Department of Biology and Biochemistry, University of Bath, Claverton Down, Bath, United Kingdom.
PLoS One. 2011 Feb 28;6(2):e17354. doi: 10.1371/journal.pone.0017354.
The progression of many human neurodegenerative disorders is associated with an accumulation of alpha-synuclein. Alpha-synuclein belongs to the homologous synuclein family, which includes beta-synuclein. It has been proposed that beta-synuclein may be a natural regulator of alpha-synuclein. Therefore controlling beta-synuclein expression may control the accumulation of alpha-synuclein and ultimately prevent disease progression. The regulation of synucleins is poorly understood. We investigated the transcriptional regulation of beta-synuclein, with the aim of identifying molecules that differentially control beta-synuclein expression levels. To investigate transcriptional regulation of beta-synuclein, we used reporter gene assays and bioinformatics. We identified a region -1.1/-0.6 kb upstream of the beta-synuclein translational start site to be a key regulatory region of beta-synuclein 5'-promoter activity in human dopaminergic cells (SH-SY5Y). Within this key promoter region we identified a metal response element pertaining to a putative Metal Transcription Factor-1 (MTF-1) binding site. We demonstrated that MTF-1 binds to this 5'-promoter region using EMSA analysis. Moreover, we showed that MTF-1 differentially regulates beta-synuclein promoter binding site, as well as beta-synuclein mRNA and protein expression. This effect of MTF-1 on expression was found to be specific to beta-synuclein when compared to alpha-synuclein. Understanding the regulation of synucleins and how they interact may point to molecular targets that could be manipulated for therapeutic benefit. In this study we showed that MTF-1 differentially controls the expression of beta-synuclein when compared to its homolog alpha-synuclein. This could potentially provide a novel targets or pathways for therapeutic intervention and/or treatment of synucleinopathies.
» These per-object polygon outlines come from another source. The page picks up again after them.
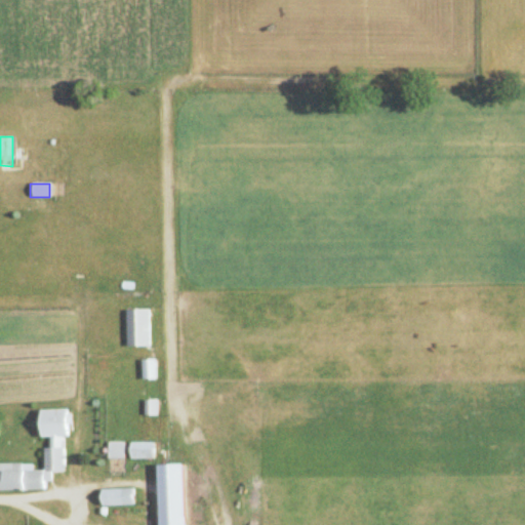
[(148,309),(124,309),(124,347),(148,347),(148,309)]
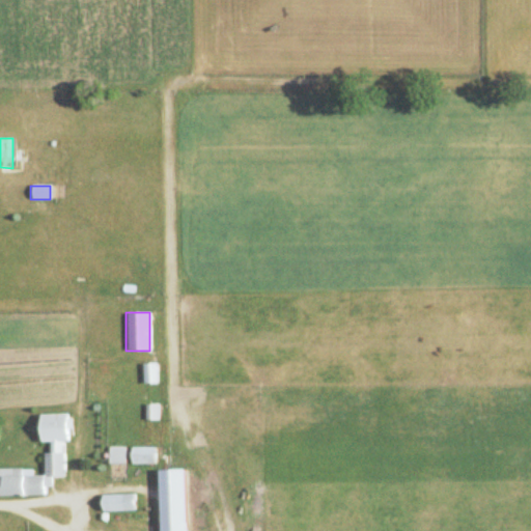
[(142,382),(154,382),(154,364),(142,364),(142,382)]
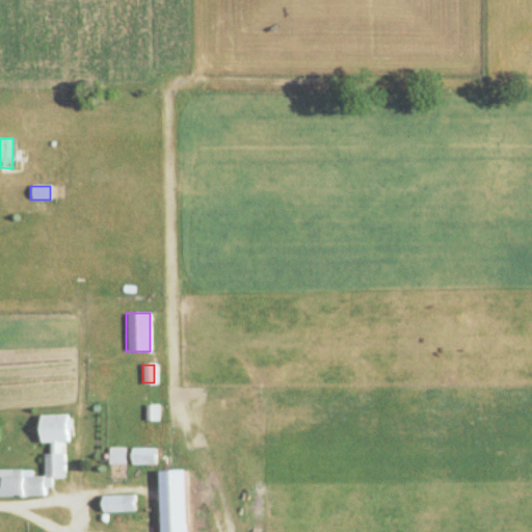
[(108,464),(125,464),(125,447),(108,447),(108,464)]
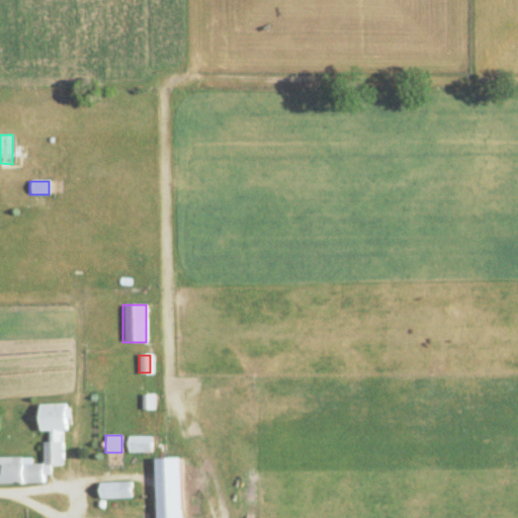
[(150,436),(126,436),(126,452),(150,452),(150,436)]
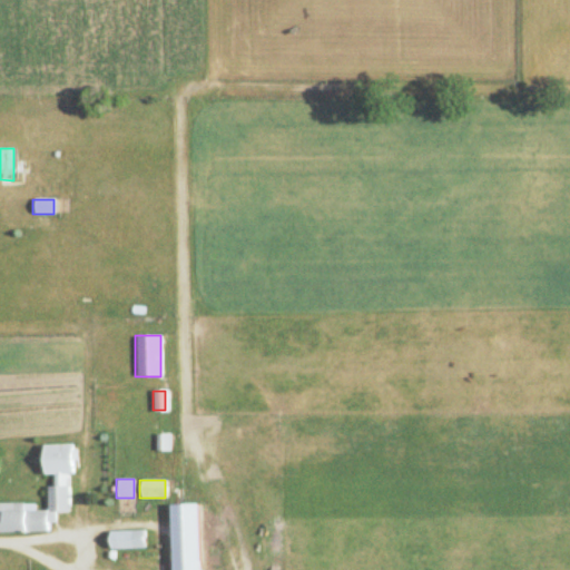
[(0,503),(0,533),(46,533),(46,521),(55,521),(55,513),(68,513),(67,485),(46,487),(46,510),(23,510),(23,503),(0,503)]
许多人类神经退行性疾病的进展都与α-突触核蛋白的积累有关。α-突触核蛋白属于同源突触核蛋白家族,该家族还包括β-突触核蛋白。有人提出,β-突触核蛋白可能是α-突触核蛋白的天然调节剂。因此,控制β-突触核蛋白的表达可能会控制α-突触核蛋白的积累,并最终防止疾病的进展。突触核蛋白的调节机制尚未完全阐明。我们研究了β-突触核蛋白的转录调控,旨在确定可差异化控制β-突触核蛋白表达水平的分子。为了研究β-突触核蛋白的转录调控,我们使用了报告基因检测和生物信息学方法。我们确定了β-突触核蛋白翻译起始位点上游的-1.1/-0.6kb 区域是人类多巴胺能细胞(SH-SY5Y)中β-突触核蛋白 5'-启动子活性的关键调控区。在这个关键启动子区域内,我们确定了一个金属反应元件,涉及到一个假定的金属转录因子-1(MTF-1)结合位点。我们通过 EMSA 分析证明了 MTF-1 与这个 5'-启动子区域结合。此外,我们还表明,MTF-1 可差异化调节β-突触核蛋白启动子结合位点以及β-突触核蛋白的 mRNA 和蛋白表达。与α-突触核蛋白相比,MTF-1 对表达的这种影响仅针对β-突触核蛋白。了解突触核蛋白的调节以及它们之间的相互作用可能指向可用于治疗获益的分子靶标。在这项研究中,我们表明 MTF-1 可差异化控制β-突触核蛋白的表达,与同源蛋白α-突触核蛋白相比。这可能为突触核蛋白病的治疗干预和/或治疗提供新的靶点或途径。